In altri termini, laddove il familiare risulti inquadrato nell’ambito di tipologie contrattuali di lavoro subordinato o autonomo (ad esempio iscrizione alla gestione INPS in concomitanza di eventi che danno diritto alle prestazioni indennitarie di maternità), si predisporrà l’attività istruttoria alla luce dei consueti criteri già evidenziati da questo Ministero in precedenti circolari.

Premesso quanto sopra si invita tutto il personale di vigilanza ad attenersi scrupolosamente alle suddette indicazioni operative richiamando, in ordine a tali profili, l’attenzione anche di coloro che presiedono alla verifica delle pratiche ispettive ed i Dirigenti chiamati ad adottare i provvedimenti definitivi sia di carattere sanzionatorio che volti al recupero della contribuzione obbligatoria.

Il rispetto di tali orientamenti, evidentemente, è richiesto anche da parte degli organi deputati a decidere su eventuali ricorsi amministrativi in merito alla corretta qualificazione dei rapporti di lavoro.

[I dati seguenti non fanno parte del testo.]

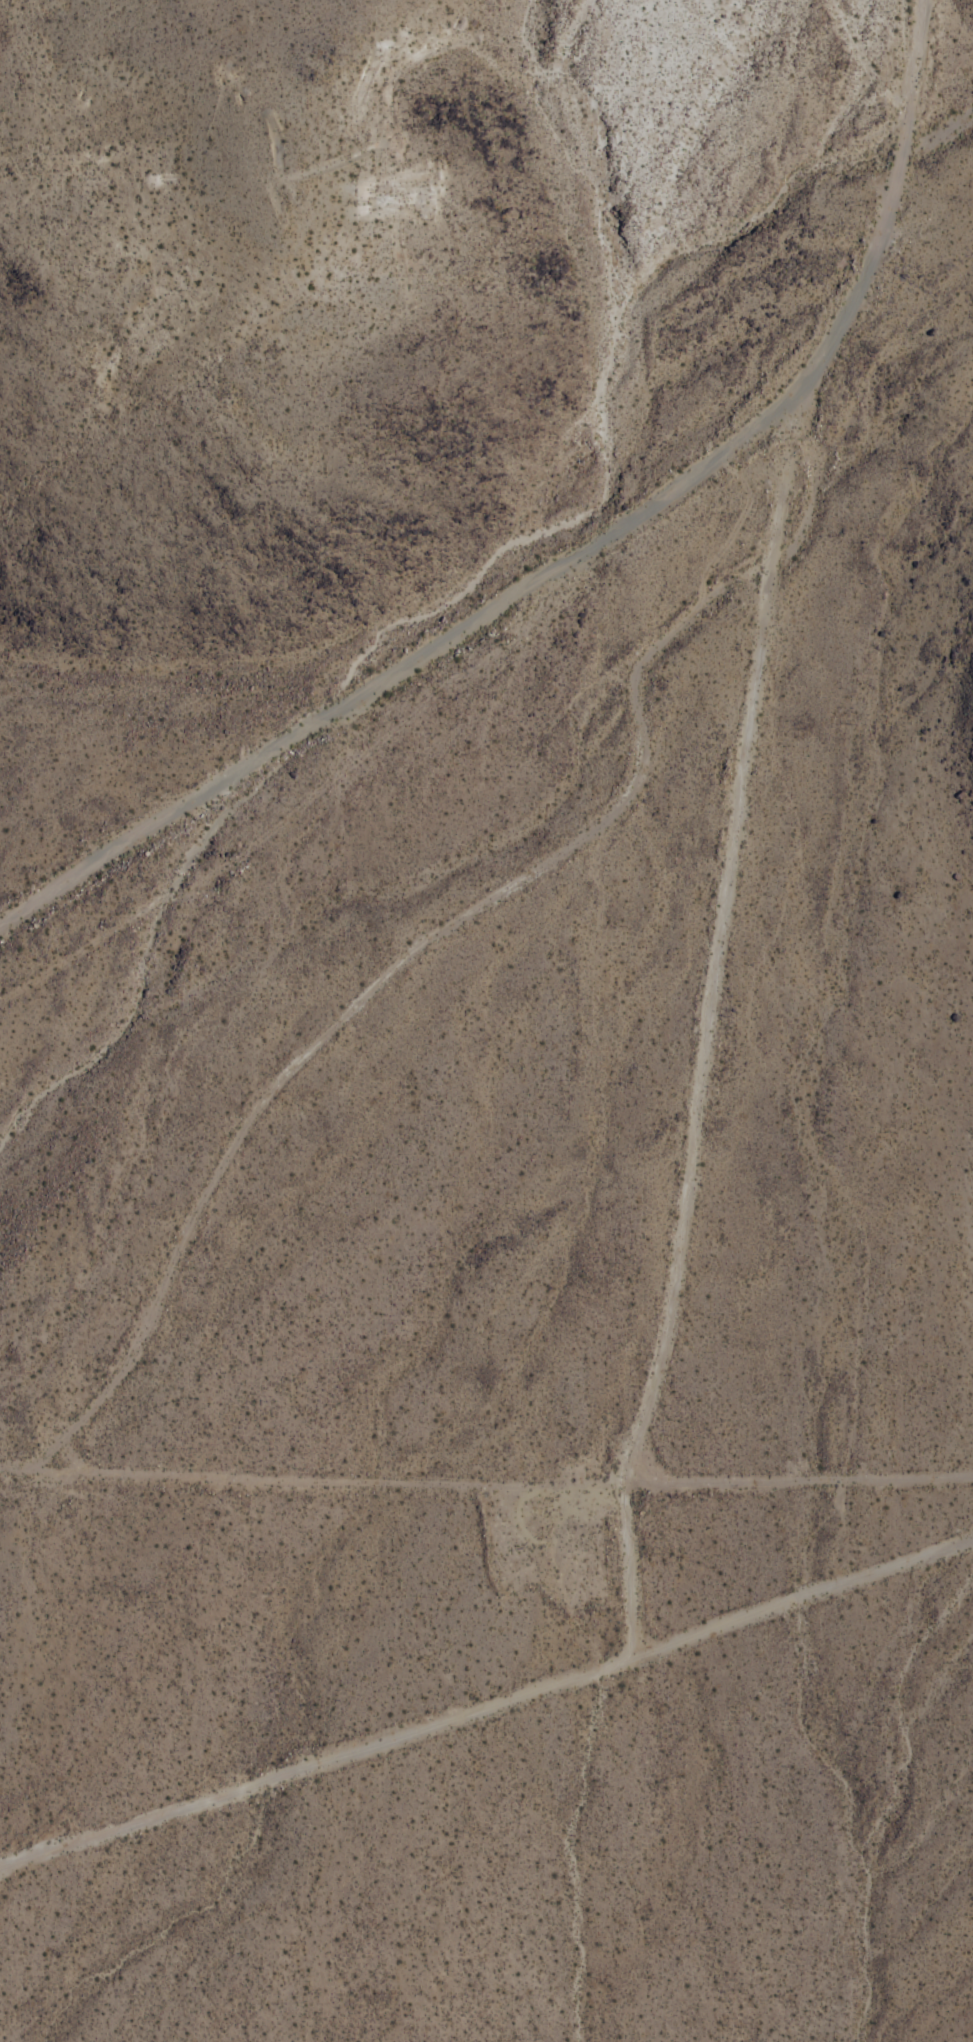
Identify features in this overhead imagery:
road: (734, 819)
road: (53, 886)
road: (485, 1481)
road: (486, 1701)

Si ricorda, da ultimo, che il mancato rispetto delle predette istruzioni può rilevare anche sotto il profilo disciplinare e sulla valutazione del comportamento organizzativo del personale dirigenziale in forza di eventuali segnalazioni che verranno trasmesse alla competente Direzione generale di questo Ministero (cfr. nota 27 aprile 2009 – Progetto Trasparenza e Uniformità dell’azione ispettiva).

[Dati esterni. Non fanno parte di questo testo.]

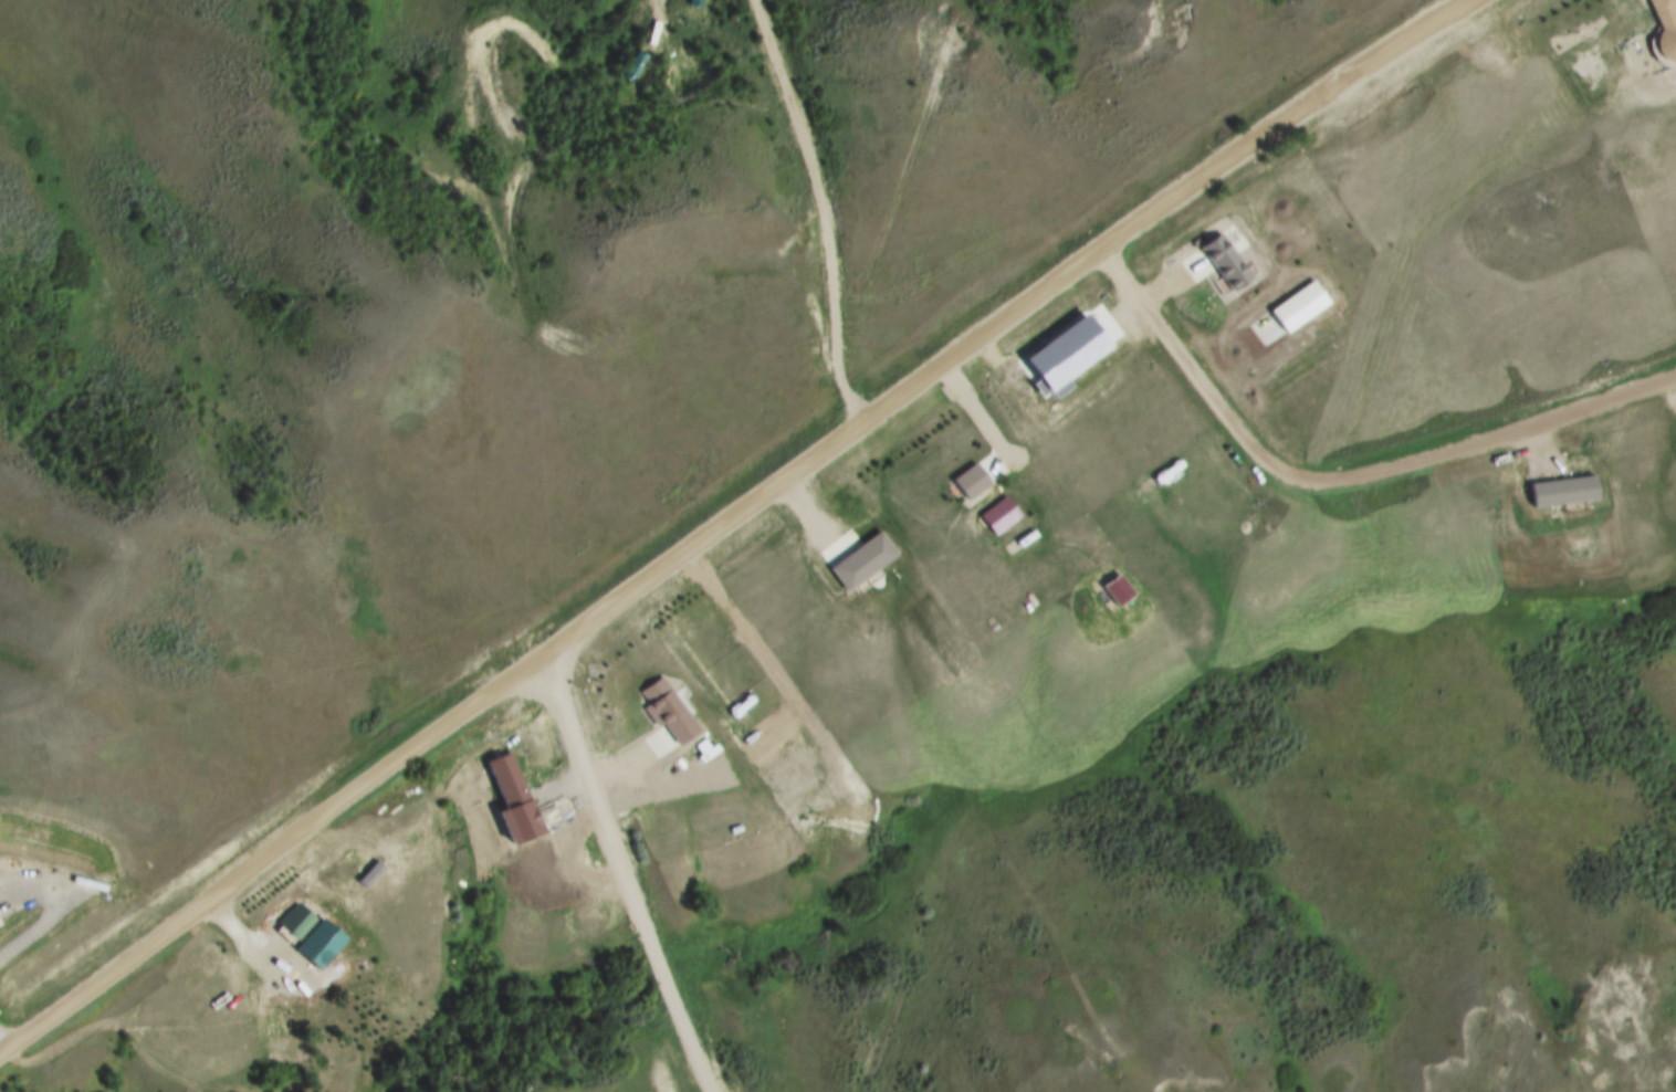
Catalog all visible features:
building: (687, 2)
building: (1669, 25)
building: (624, 63)
road: (820, 208)
building: (1229, 263)
road: (1669, 396)
road: (1588, 457)
road: (1340, 478)
building: (976, 482)
building: (1560, 490)
building: (1002, 516)
road: (732, 517)
building: (866, 562)
building: (638, 650)
building: (672, 713)
building: (513, 783)
road: (628, 872)
road: (50, 914)
building: (300, 921)
building: (322, 943)
quarry: (1617, 1028)
road: (6, 1047)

Si confida nella puntuale osservanza della presente nota al fine di assicurare l’uniformità sull’intero territorio nazionale dell’azione ispettiva.

IL DIRETTORE GENERALE

(Dott. Paolo Pennesi)

Un aggiornamento sui collaboratori familiari dall’Ispettorato Nazionale del Lavoro

Successivamente, con nota dell’Ispettorato Nazionale del Lavoro del 15/03/2018 ha ribadito la validità della nota del Ministero del Lavoro del giugno 2013, evidenziando agli Ispettori che l’attività va svolta con una “valutazione caso per caso delle singole fattispecie. In alcune ipotesi – quali ad esempio quella del familiare pensionato che non assicuri una presenza continuativa oppure del familiare che abbia già un impiego full time – è possibile ricondurre verosimilmente tali prestazioni ad esigenze solidaristiche temporalmente circoscritte e, conseguentemente, optare per un giudizio di occasionalità delle stesse con esclusione dell’obbligo di iscrizione alla relativa gestione previdenziale.

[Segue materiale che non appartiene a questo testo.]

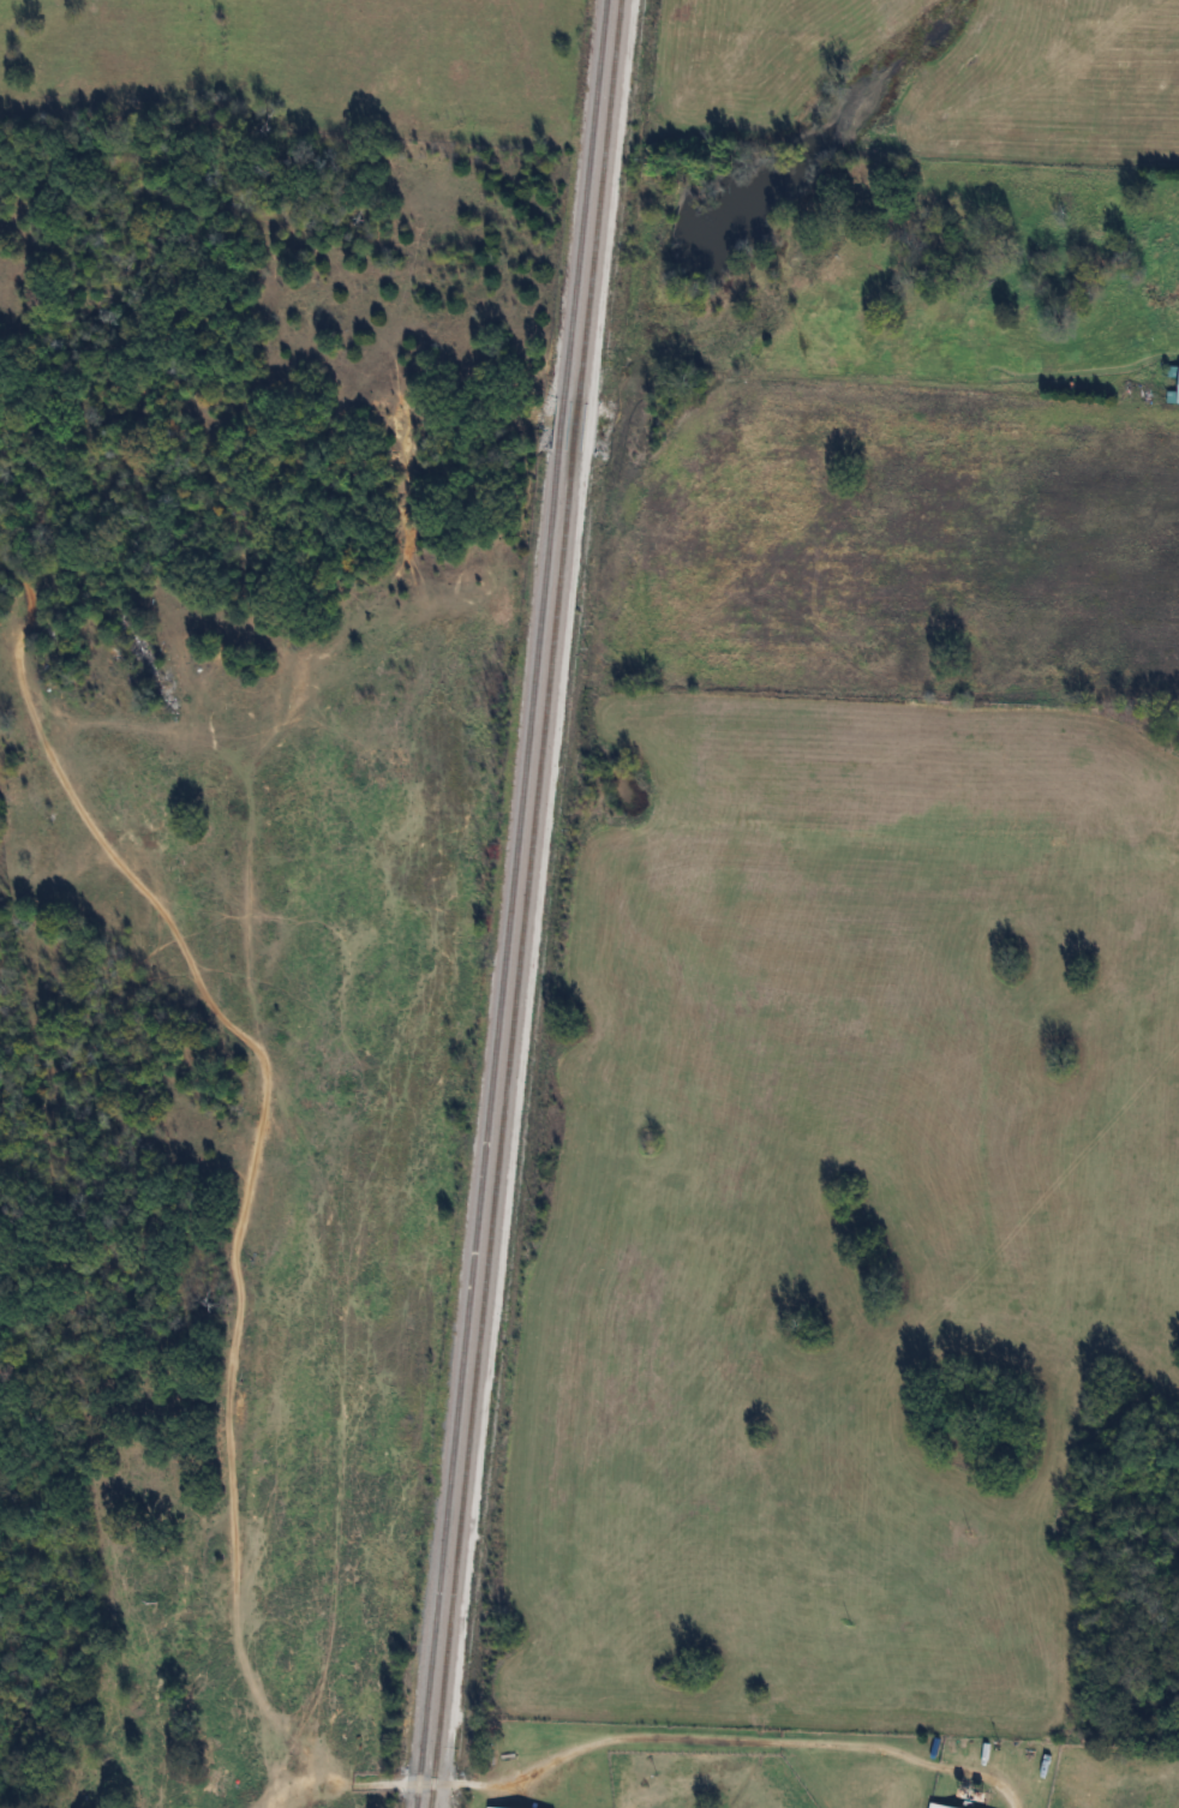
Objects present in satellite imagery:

In altre ipotesi si è ritenuto di fornire al personale ispettivo un mero indice di valutazione di occasionalità della prestazione che, laddove utilizzabile in ragione degli elementi acquisiti, è analogo – ove ricorrano i medesimi presupposti – ai criteri adottati dal legislatore per il settore dell’artigianato (90 giorni nell’anno) e si basa sull’orientamento della giurisprudenza di legittimità formatosi per il settore del commercio in ordine ai
requisiti di abitualità e prevalenza della prestazione di cui all’art. 2 della L. n. 613/1966.

Tale indice può risultare utile anche in relazione al settore turistico tenendo presente che, laddove si tratti di prestazione resa nell’ambito di attività stagionali, lo stesso indice (90 giorni nell’anno) andrà evidentemente riparametrato in funzione della durata effettiva dell’attività stagionale (ad es. per una durata stagionale di tre mesi, 90:365×90 = 22 giorni).
Si ribadisce, ad ogni buon conto, che il citato criterio di valutazione non è peraltro destinato ad operare in termini assoluti e che, qualora si prescinda dallo stesso, i verbali ispettivi dovranno essere puntualmente motivati in ordine alla ricostruzione del rapporto in termini di prestazione lavorativa abituale/prevalente.

Da ultimo si ritiene utile precisare che le indicazioni sopra fornite sono riferite agli obblighi di carattere previdenziale nei confronti dell’INPS. Per quanto riguarda la tutela assicurativa contro gli infortuni sul lavoro e le malattie professionali gestita dall’INAIL dei collaboratori familiari nei settori dell’artigianato, dell’agricoltura e del commercio – trattandosi di obbligo assicurativo notoriamente più stringente – restano valide le precisazioni contenute nella lettera circolare n. 14184/2013 del Ministero del lavoro e delle politiche sociali”.

Si ribadisce dunque che a determinate condizioni sia possibile collaborare nell’impresa familiare per 720 lavorative, ovvero 90 giorni.